Bref, les conventions orthographiques du français sont les seules dont disposent scripteurs et lecteurs quand ils ne sont pas des lettrés qui militent pour la renaissance des langues régionales. Il y a dès lors rupture entre le patois de la quotidienneté et le français de la correspondance, ce qui limite l’usage de la langue maternelle.
4-Qu’on confond trop souvent la langue avec la langue légitime au sens de Bourdieu, la langue normée, véhiculée notamment par l’école et par les élites ? La Cité de Villers Cotterets, on le voit, s’est bornée à nous enchanter des variantes hors norme, à déconstruire la vision monolithique du français.

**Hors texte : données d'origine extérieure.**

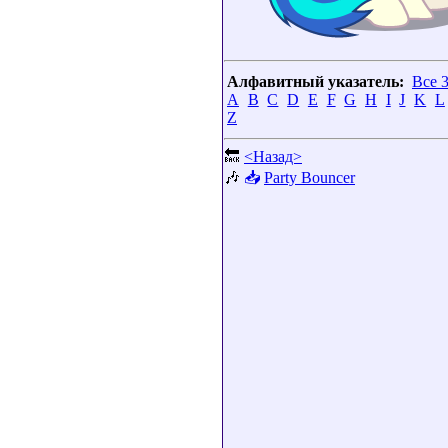
Алфавитный указатель:
Все 
A
B
C
D
E
F
G
H
I
J
K
L
Z
🔙
<Назад>
🎶
📥
Party Bouncer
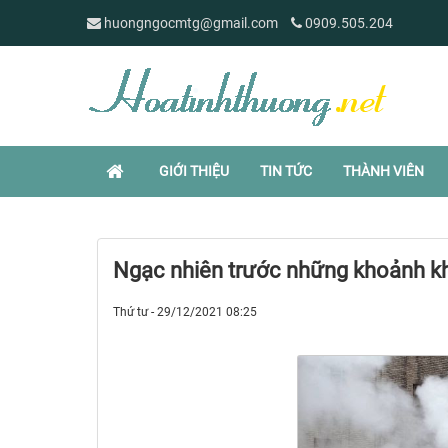
huongngocmtg@gmail.com
0909.505.204
GIỚI THIỆU
TIN TỨC
THÀNH VIÊN
Ngạc nhiên trước những khoảnh kh
Thứ tư - 29/12/2021 08:25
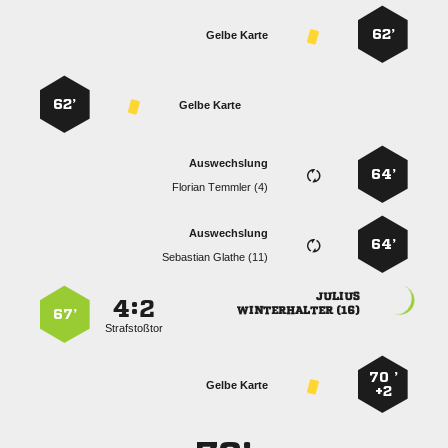
62’
Gelbe Karte
62’
Gelbe Karte
Auswechslung
64’
  
Auswechslung
64’
  

:


 
67’
Strafstoßtor
70 ’
Gelbe Karte
+2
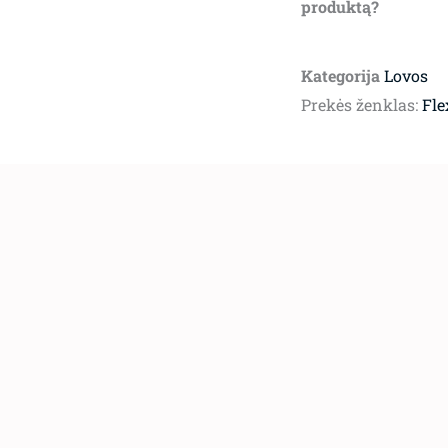
produktą?
Kategorija
Lovos
Prekės ženklas:
Fl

C’est bien cette vision tolérante qui reste en mémoire lorsqu’on quitte le château, mais Il reste beaucoup de travail à faire entre grammairiens et spécialistes des outils numériques si l’on veut aboutir à une représentation du/des français. Et surtout (comme dans un château enchanté) est mise entre parenthèses pour le temps de la visite l’enjeu de la maîtrise d’une langue commune.
Quelques références
AVANZI Mathieu, 2023 [2020], Comme on dit chez nous. Le Grand Livre du français de nos régions, Paris, Le Robert.
CALVET Louis-Jean, 2004, Essais de linguistique. La langue est-elle une invention des linguistes, Paris, Plon.
HOEDT Arnaud et PIRON Jérôme, 2020, Le français n’existe pas. Paris, Éditions le Robert
MACRON Emmanuel, 2023 Inauguration de la Cité internationale de la langue française à Villers-Cotterêts. | Élysée (elysee.fr)
MARTIN, Jean-Baptiste, 2014, Les poilus parlaient patois. Documents dialectaux de Rhône-Alpes, Lyon : EMCC.